Our New Mexico passage was only a two day affair and the next day our travels took us into Texas which was going to be an altogether longer tarmac/tyre rubber relationship. The I-10 just continued on, and on, and on, through a flat dusty landscape, the road full of trucks and RVs. Everyone going somewhere, for some reason. Texas really is an enormous state. To put this into context: Texas is about 270,000 miles squared in area. The UK and NZ are about 95,000 and 105,000 miles squared respectively. Massive. We crossed the border from New Mexico and pretty quickly found ourselves charging along the urban hell highway through El Paso. This is a border town which is very ‘up close and personal’ with its close Mexican neighbour, Ciudad Juárez, which is just across the Rio Grande. The historically open and friendly relationship between the two cities has soured in recent times as gang and drug-related violence in Juárez has made it so dangerous that now there is very little traffic between the two cities.
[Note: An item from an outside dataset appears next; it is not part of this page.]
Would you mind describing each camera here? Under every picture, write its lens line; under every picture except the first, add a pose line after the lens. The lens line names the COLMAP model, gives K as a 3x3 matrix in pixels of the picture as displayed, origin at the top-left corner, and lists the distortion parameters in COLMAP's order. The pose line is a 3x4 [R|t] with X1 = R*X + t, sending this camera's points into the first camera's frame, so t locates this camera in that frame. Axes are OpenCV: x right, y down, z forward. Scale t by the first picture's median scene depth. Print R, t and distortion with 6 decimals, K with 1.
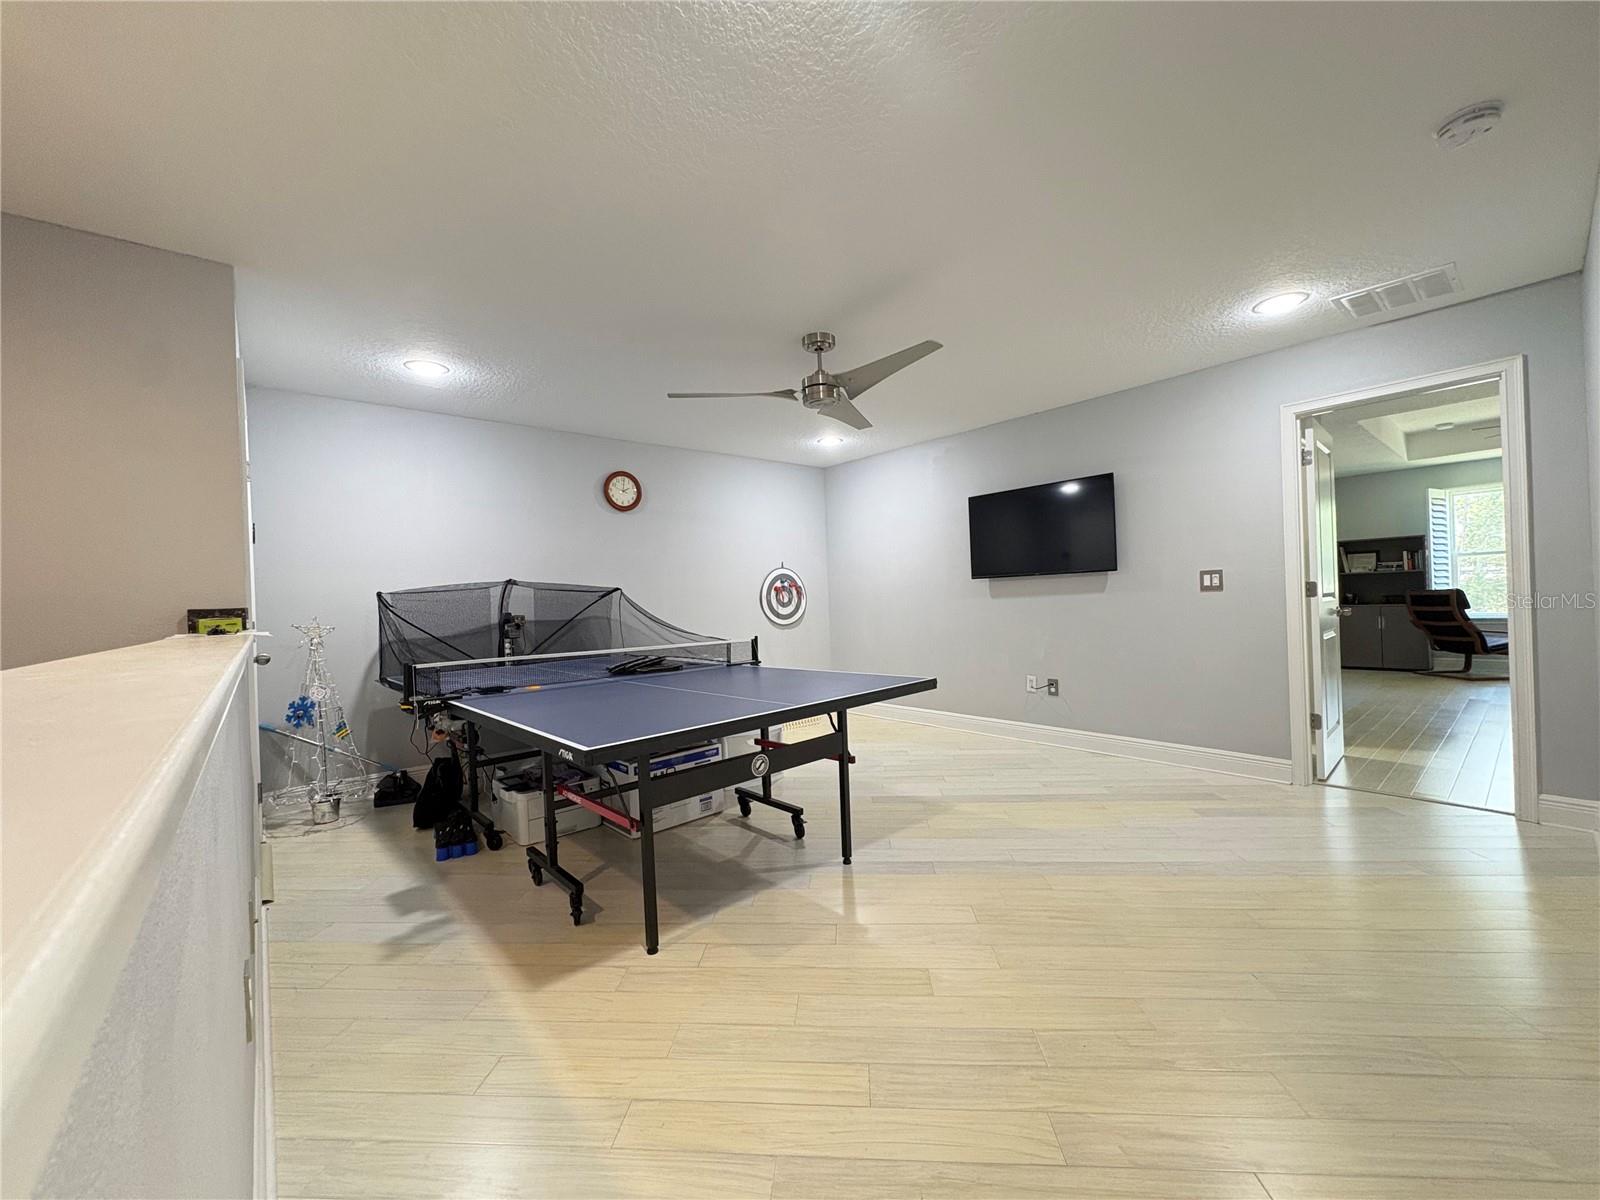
lens RADIAL K [[636.6, 0, 800.0], [0, 636.6, 600.0], [0, 0, 1]] dist [0.002677, -0.000357]
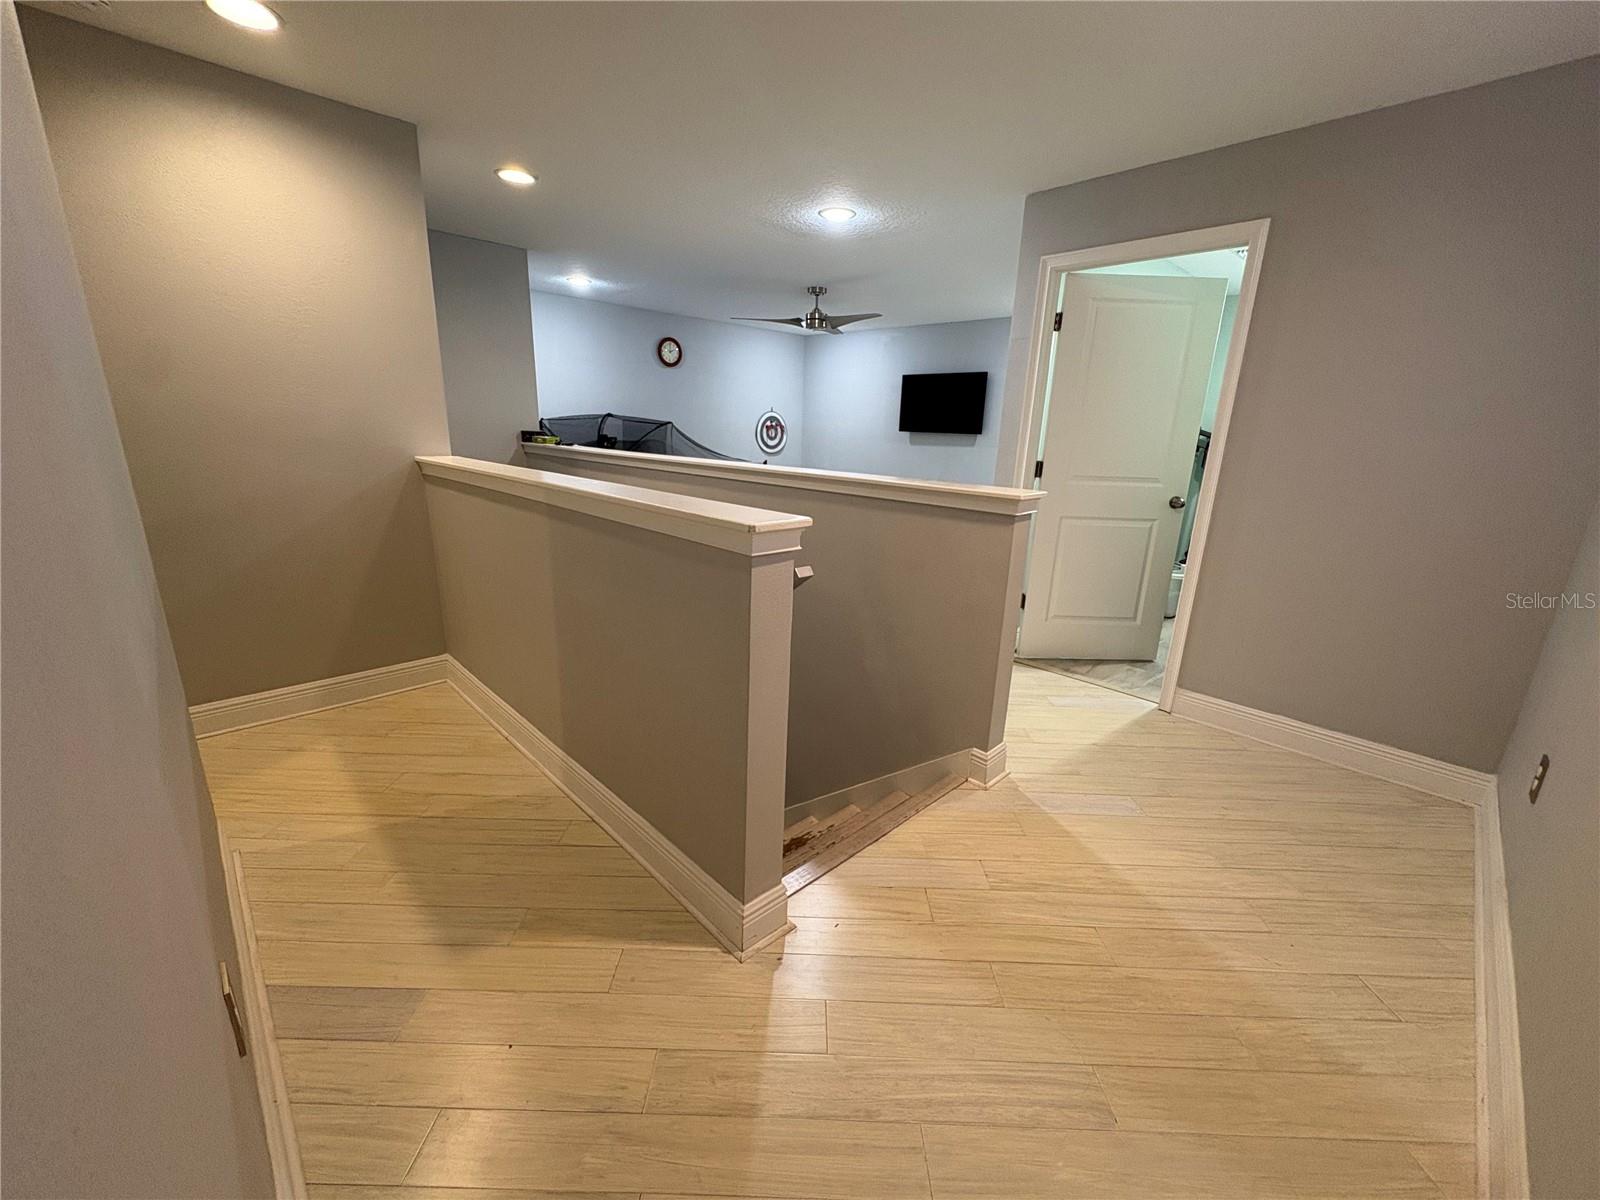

Driving through on I-10 it was easy to see the border wall and the disparity of living standards. El Paso, although is in Texas, is in the Mountain Time Zone along with New Mexico and Arizona, and Central Time Zone didn’t begin until we were through the city and well out the other side. We stopped for fuel and sandwiches at a dubious and dusty petrol station with only one functioning pump and then pushed on.
This next section of road was quite remarkable in the story of this journey so far because…wait for it….I was allowed to drive! Nick does all the driving generally because a) he loves it, b) he is very good at it, c) he is a terrible passenger, d) we rarely travel far enough in one day to warrant me driving too. But I am very conscious that I need to be able to confidently drive Big D, especially if the situation might arise in times of stress, so every now and then I wrestle the driving seat away from his highness and refresh my skills. I am brilliant too.
Our first Texas stop was the third of three single-nighters in a place called Van Horn. It is a modest sized place named for a Lt. James Judson Van Horn who commanded a garrison here in 1859 (which was taken only two years later by Confederate forces.) Its future was cemented by the arrival of the railroad in 1881. It is now probably best known as the site of Jeff Bezos’ Blue Origin space tourism company, which is located on a 290,000 tract of land only 25 miles north of the city. Van Horn also provided the inspiration for the 2019 titular song by alternative rock band Saint Motel.
The next morning we parted company with the I-10 and headed off South-West on US 90 into the even more remote desert yonder towards a very unusual town called Marfa.
Belated Happy New year to you both. Big Dave keeps eating up the miles while you provide an endless tale of fun and experience which any of us are likely fulfil for our selves. Well written , looking forward to the next episode and to seeing you both when you return to Oswestry. Eric and Jeni.